Attended by security chiefs and all 36 State Governors, the meeting on April 23, 2014, was to address Nigeria's security challenges.

With almost a year of emergency rule in three states in the northeast intended to curb incessant militant attacks and the growing incidence of farmer-herdsmen skirmishes, Nigeria’s President, Goodluck Jonathan, yesterday, April 23, summoned a meeting of all 36 State Governors and security chiefs to proffer solutions to the problem.

A state of emergency was declared on May 14, 2013, in Adamawa, Borno and Yobe States to curb the attacks of Boko Haram Islamic militants. The Guardian newspaper of Nigeria reported that yesterday’s meeting or the National Security Council, was to consider whether to extend the emergency rule that ended on April 19, 2014. State Governors and major stakeholders from the region last week expressed opposition to the extension of the emergency, claiming it had not achieved the desired results.

Boko Haram recently claimed responsibility for the April 14, 2014 bomb blasts at the Nyanya Bus Station in the capital, Abuja that left at least 75 people dead. Over 200 school girls are still being held by the sect after they were abducted from their school in Chibok, Borno State on April 15, 2014.  Amnesty International says 1,500 people have been killed this year in the five-year conflict between Boko Haram insurgents and Nigerian security forces, more than half of them civilians.

Meanwhile, a BBC Hausa Service documentary broadcast on Tuesday, April 22, 2014, showed how Boko Haram has the support of some criminal elements in southeastern Niger Republic, al-Shabab in Somalia and the al-Qaeda in the Maghreb, AQIM in carrying out its terror activities. The sect, the BBC said, has infiltrated Niger where about 50,000 Nigerians have fled since the crisis escalated in recent times.
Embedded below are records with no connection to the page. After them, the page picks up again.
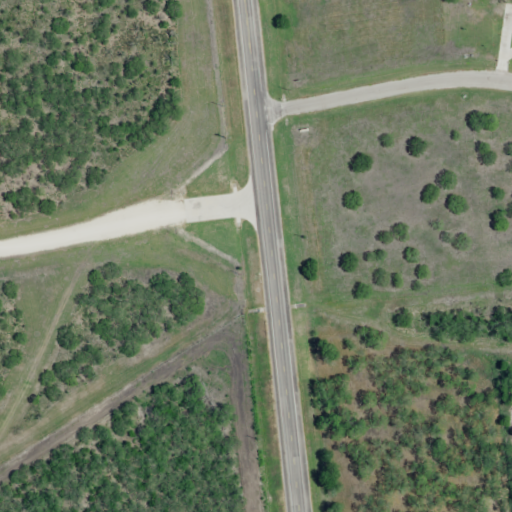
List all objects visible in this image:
road: (380, 89)
road: (265, 256)
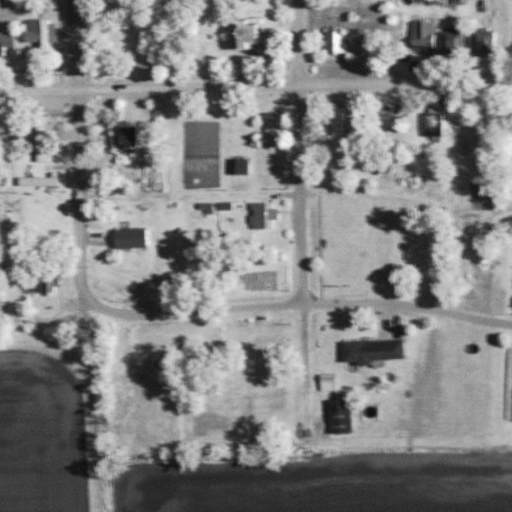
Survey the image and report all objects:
building: (426, 1)
building: (37, 32)
building: (248, 34)
building: (422, 37)
building: (482, 41)
building: (5, 42)
building: (334, 42)
building: (452, 42)
road: (295, 81)
road: (39, 89)
building: (272, 122)
building: (342, 125)
building: (182, 138)
building: (40, 140)
road: (80, 141)
building: (126, 143)
road: (298, 150)
building: (237, 167)
building: (38, 182)
building: (262, 216)
building: (130, 239)
building: (43, 280)
road: (291, 302)
building: (372, 350)
building: (485, 353)
building: (338, 416)
crop: (44, 428)
crop: (308, 490)
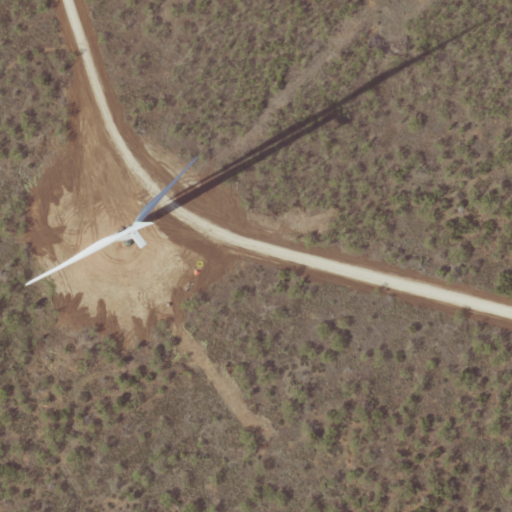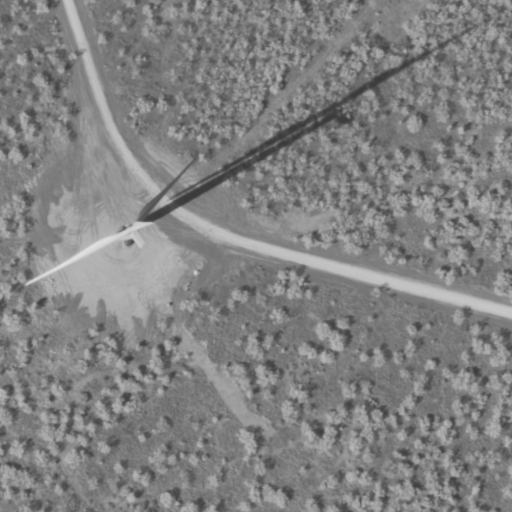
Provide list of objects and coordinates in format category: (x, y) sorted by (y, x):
wind turbine: (130, 220)
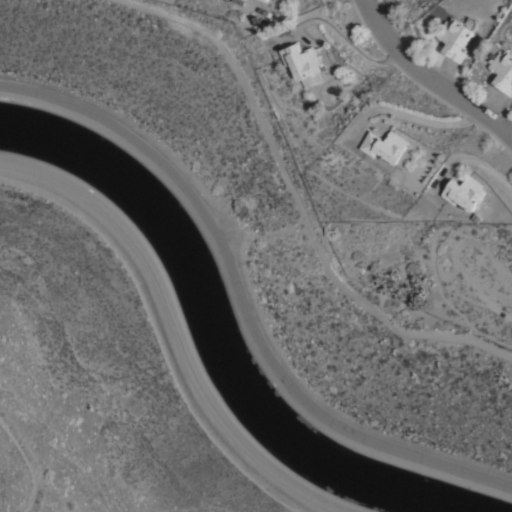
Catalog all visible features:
building: (266, 0)
building: (269, 0)
road: (338, 32)
building: (459, 37)
building: (457, 38)
building: (301, 61)
building: (302, 64)
building: (503, 69)
building: (504, 71)
road: (428, 77)
road: (407, 116)
building: (388, 148)
building: (388, 149)
building: (466, 193)
building: (468, 194)
building: (476, 218)
road: (244, 299)
road: (166, 326)
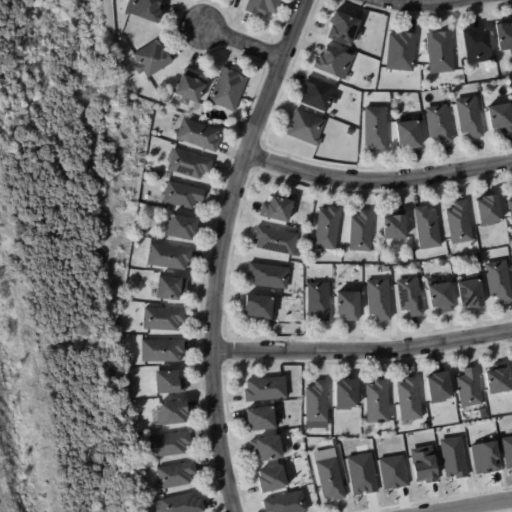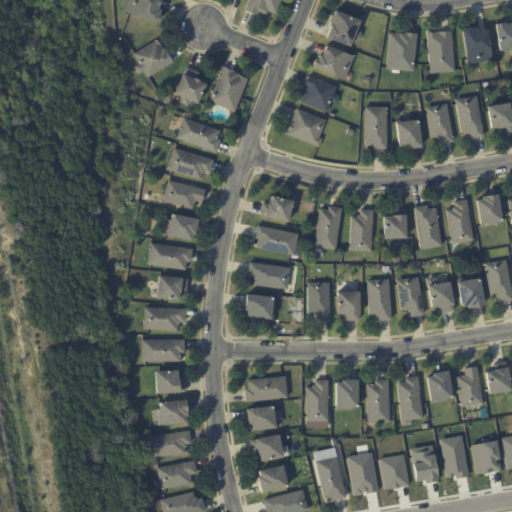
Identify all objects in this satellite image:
road: (423, 5)
building: (261, 6)
building: (261, 6)
building: (143, 8)
building: (144, 9)
building: (341, 28)
building: (344, 28)
building: (503, 35)
building: (504, 36)
road: (243, 42)
building: (475, 45)
building: (476, 46)
building: (399, 51)
building: (401, 51)
building: (439, 51)
building: (440, 52)
building: (150, 58)
building: (151, 59)
building: (332, 61)
building: (333, 63)
building: (189, 85)
building: (189, 87)
building: (226, 89)
building: (227, 89)
building: (317, 94)
building: (319, 94)
building: (165, 97)
building: (467, 116)
building: (469, 117)
building: (499, 117)
building: (500, 117)
building: (437, 122)
building: (439, 123)
building: (304, 127)
building: (306, 127)
building: (374, 127)
building: (375, 128)
building: (348, 131)
building: (197, 134)
building: (406, 134)
building: (408, 134)
building: (198, 135)
building: (187, 163)
building: (188, 164)
road: (378, 183)
building: (181, 194)
building: (181, 195)
building: (510, 207)
building: (275, 208)
building: (276, 210)
building: (487, 210)
building: (489, 210)
building: (510, 211)
building: (458, 222)
building: (459, 223)
building: (395, 225)
building: (392, 226)
building: (180, 227)
building: (426, 227)
building: (181, 228)
building: (326, 228)
building: (327, 228)
building: (427, 228)
building: (359, 231)
building: (361, 231)
building: (274, 240)
building: (276, 240)
road: (221, 250)
building: (167, 256)
building: (167, 257)
building: (396, 261)
building: (267, 275)
building: (268, 276)
building: (497, 280)
building: (499, 281)
building: (169, 287)
building: (170, 288)
building: (468, 293)
building: (470, 293)
building: (408, 295)
building: (439, 296)
building: (410, 297)
building: (441, 297)
building: (377, 298)
building: (378, 299)
building: (316, 301)
building: (318, 301)
building: (346, 304)
building: (257, 306)
building: (348, 306)
building: (258, 307)
building: (161, 318)
building: (162, 319)
building: (121, 333)
building: (120, 338)
building: (160, 350)
building: (161, 351)
road: (362, 352)
building: (496, 380)
building: (498, 380)
building: (167, 382)
building: (168, 383)
building: (437, 387)
building: (467, 387)
building: (439, 388)
building: (264, 389)
building: (265, 389)
building: (469, 389)
building: (344, 394)
building: (346, 395)
building: (407, 399)
building: (409, 400)
building: (375, 401)
building: (316, 402)
building: (377, 403)
building: (315, 404)
building: (169, 412)
building: (172, 414)
building: (260, 418)
building: (261, 419)
building: (168, 444)
building: (168, 445)
building: (265, 447)
building: (267, 449)
building: (506, 450)
building: (507, 450)
building: (452, 456)
building: (452, 457)
building: (484, 457)
building: (484, 457)
building: (422, 463)
building: (422, 464)
building: (392, 471)
building: (392, 472)
building: (360, 473)
building: (174, 474)
building: (360, 474)
building: (175, 476)
building: (328, 476)
building: (329, 476)
building: (271, 478)
building: (272, 480)
building: (285, 502)
building: (180, 503)
building: (286, 503)
building: (181, 504)
road: (467, 504)
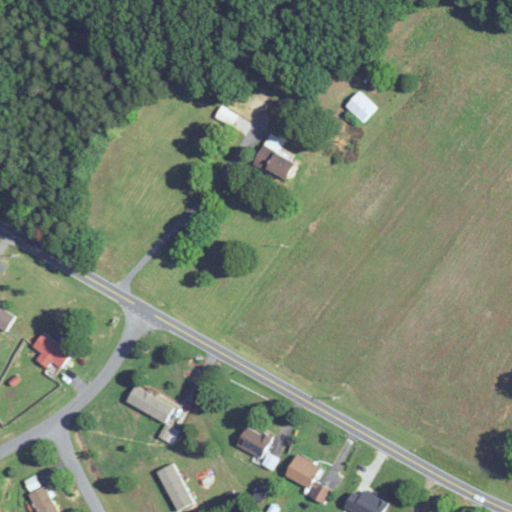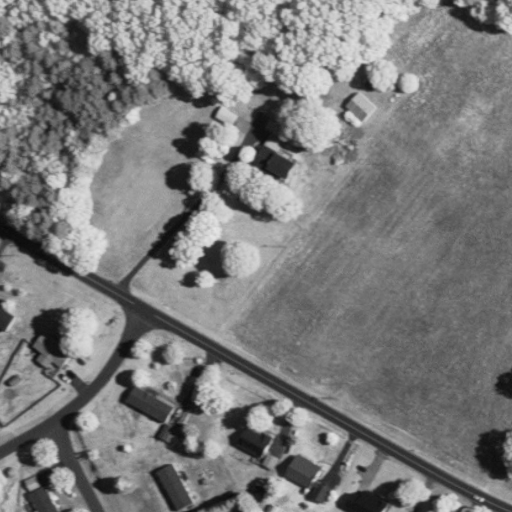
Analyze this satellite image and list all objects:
building: (506, 4)
building: (361, 107)
building: (275, 158)
road: (187, 213)
building: (5, 319)
building: (51, 351)
road: (254, 368)
road: (86, 393)
building: (150, 403)
building: (255, 441)
building: (270, 461)
road: (73, 466)
building: (308, 477)
building: (176, 486)
building: (44, 500)
building: (367, 501)
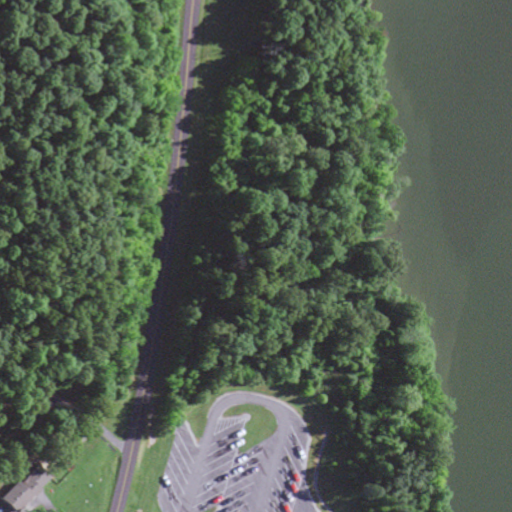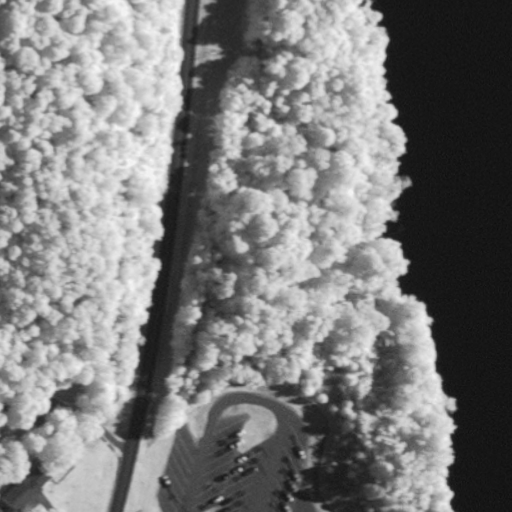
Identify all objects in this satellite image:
road: (164, 257)
road: (289, 403)
building: (23, 486)
building: (18, 489)
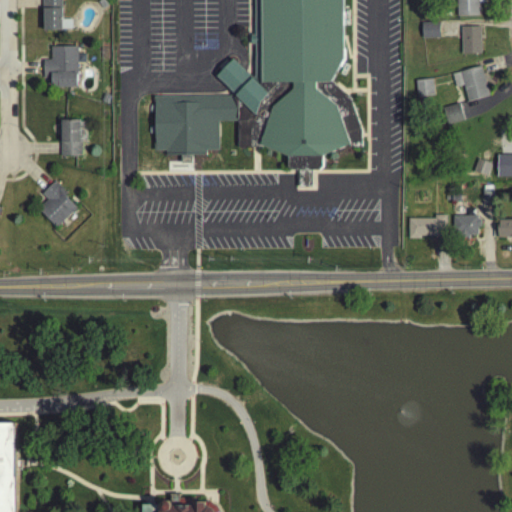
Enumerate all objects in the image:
road: (18, 6)
road: (23, 7)
building: (466, 9)
building: (467, 9)
road: (3, 14)
building: (50, 17)
building: (52, 18)
road: (474, 26)
road: (182, 34)
building: (429, 34)
building: (429, 35)
road: (247, 38)
building: (469, 45)
building: (470, 45)
road: (346, 53)
road: (218, 64)
road: (226, 68)
road: (222, 69)
road: (10, 70)
building: (60, 71)
building: (61, 71)
road: (23, 73)
road: (3, 78)
road: (6, 78)
building: (303, 83)
road: (174, 86)
building: (469, 86)
building: (294, 87)
building: (470, 88)
building: (242, 90)
building: (422, 92)
building: (423, 92)
road: (342, 94)
road: (351, 95)
road: (344, 97)
road: (232, 98)
building: (104, 102)
road: (488, 106)
road: (20, 111)
road: (382, 114)
building: (451, 118)
building: (452, 118)
road: (293, 119)
building: (189, 127)
building: (199, 128)
street lamp: (17, 133)
road: (363, 139)
building: (69, 142)
building: (69, 142)
parking lot: (254, 142)
road: (32, 154)
road: (3, 157)
road: (3, 165)
road: (254, 165)
building: (511, 167)
road: (27, 173)
road: (327, 176)
road: (126, 178)
building: (486, 201)
building: (55, 209)
building: (55, 210)
road: (195, 215)
road: (278, 224)
building: (463, 230)
building: (425, 231)
building: (465, 231)
building: (426, 232)
building: (503, 232)
building: (503, 233)
road: (486, 246)
road: (385, 256)
road: (178, 259)
road: (162, 261)
road: (440, 262)
road: (195, 264)
road: (193, 275)
road: (147, 284)
road: (236, 284)
road: (395, 284)
road: (50, 285)
road: (195, 289)
road: (196, 304)
road: (193, 346)
road: (175, 362)
road: (87, 395)
road: (190, 395)
road: (147, 402)
road: (175, 403)
parking lot: (80, 408)
road: (82, 412)
road: (191, 412)
parking lot: (24, 414)
fountain: (399, 417)
road: (17, 418)
road: (1, 419)
road: (35, 426)
road: (245, 428)
road: (160, 442)
road: (189, 443)
road: (163, 447)
road: (185, 447)
road: (149, 453)
road: (23, 468)
building: (8, 470)
building: (8, 470)
road: (200, 472)
road: (178, 476)
road: (183, 478)
road: (65, 479)
road: (174, 479)
road: (174, 490)
road: (93, 495)
road: (211, 497)
road: (206, 499)
road: (99, 503)
building: (182, 508)
building: (185, 508)
road: (150, 510)
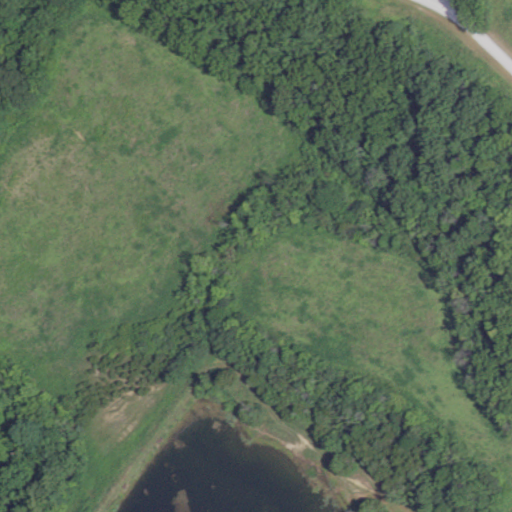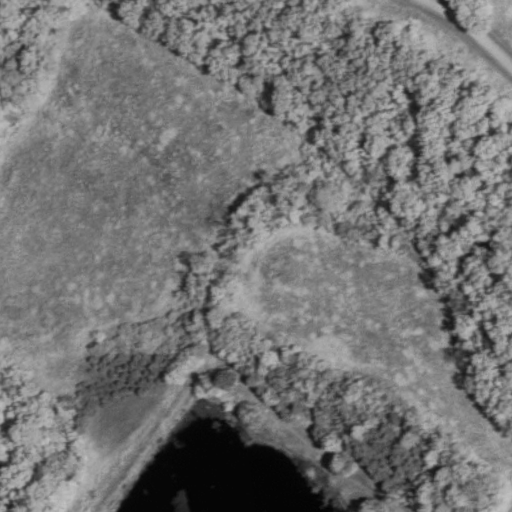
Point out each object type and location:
road: (446, 4)
road: (472, 32)
dam: (164, 441)
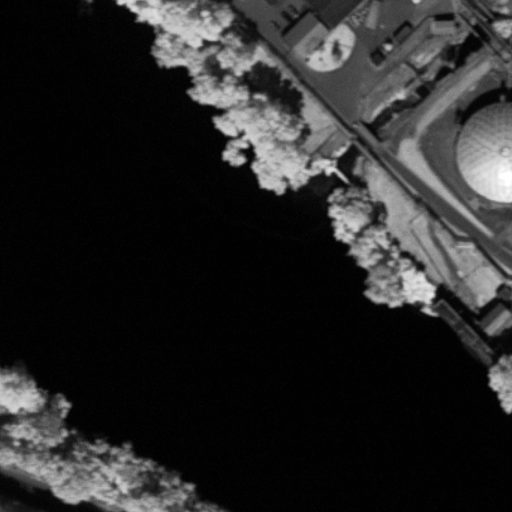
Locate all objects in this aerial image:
building: (313, 24)
building: (437, 28)
building: (484, 152)
road: (450, 193)
river: (209, 322)
railway: (42, 494)
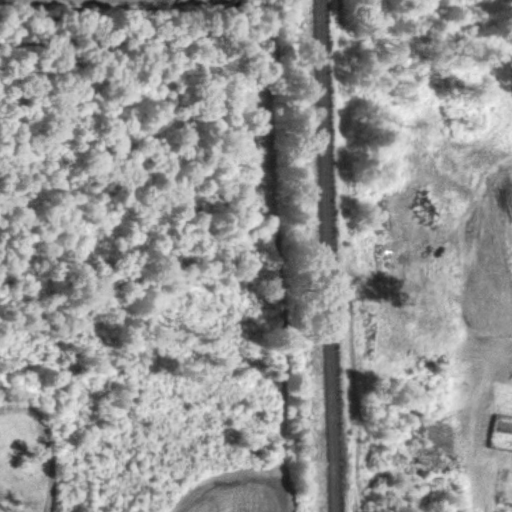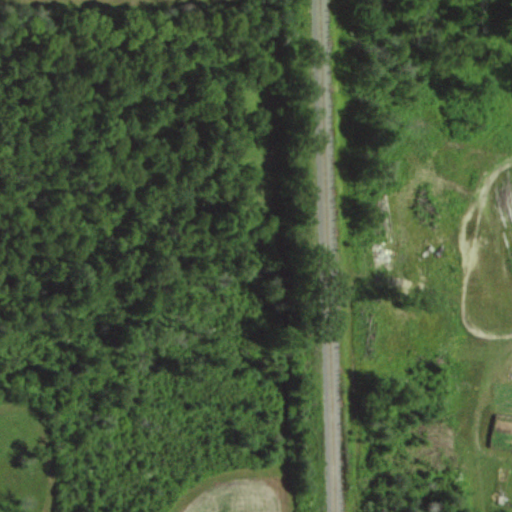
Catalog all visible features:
railway: (325, 256)
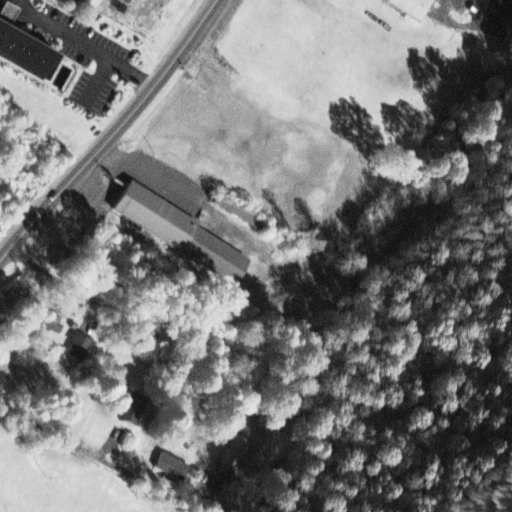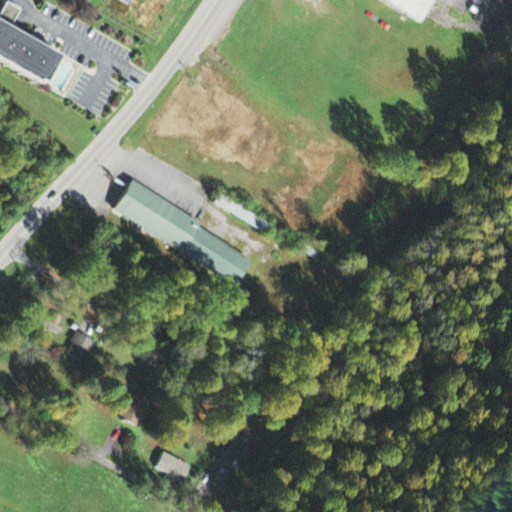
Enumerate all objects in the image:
building: (409, 7)
road: (82, 41)
building: (22, 48)
building: (24, 56)
road: (163, 74)
road: (153, 174)
road: (52, 200)
building: (241, 215)
building: (177, 230)
building: (181, 236)
road: (359, 321)
building: (78, 345)
building: (79, 349)
building: (134, 406)
building: (134, 411)
road: (86, 448)
building: (235, 450)
building: (236, 454)
building: (173, 465)
building: (172, 469)
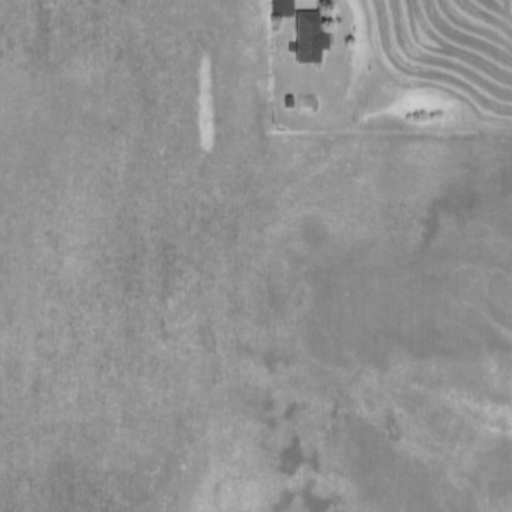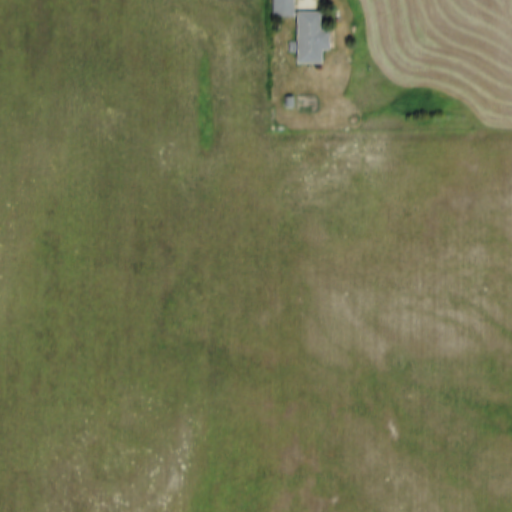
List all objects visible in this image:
building: (300, 26)
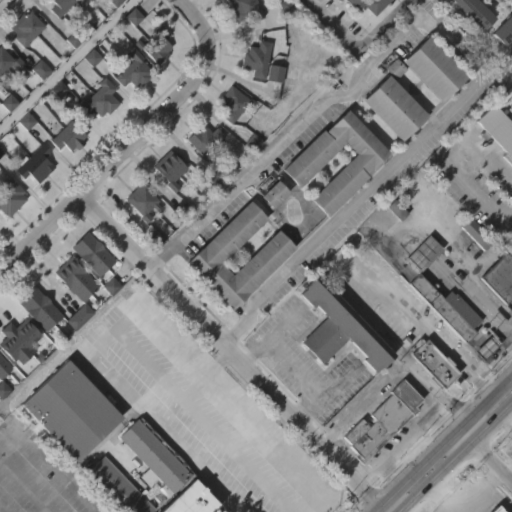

A member of a gang said militants from Nigeria “regularly come across the border, looking for recruits.”

According to the BBC report, it is only a matter of time before the insurgency begins to thrive in Niger as the sect has intensified its recruitment drive. Citing the report, Thisday newspaper said some miscreants in Diffa, a border town with Nigeria’s Yobe State, admitted receiving money from Boko Haram to recruit for them. Young men in their twenties said they were paid 3,085 US Dollars (about FCFA 1.5 million) to join the insurgency. Attributing their readiness to join to unemployment, the recruits said they were willing to strike if given any assignment.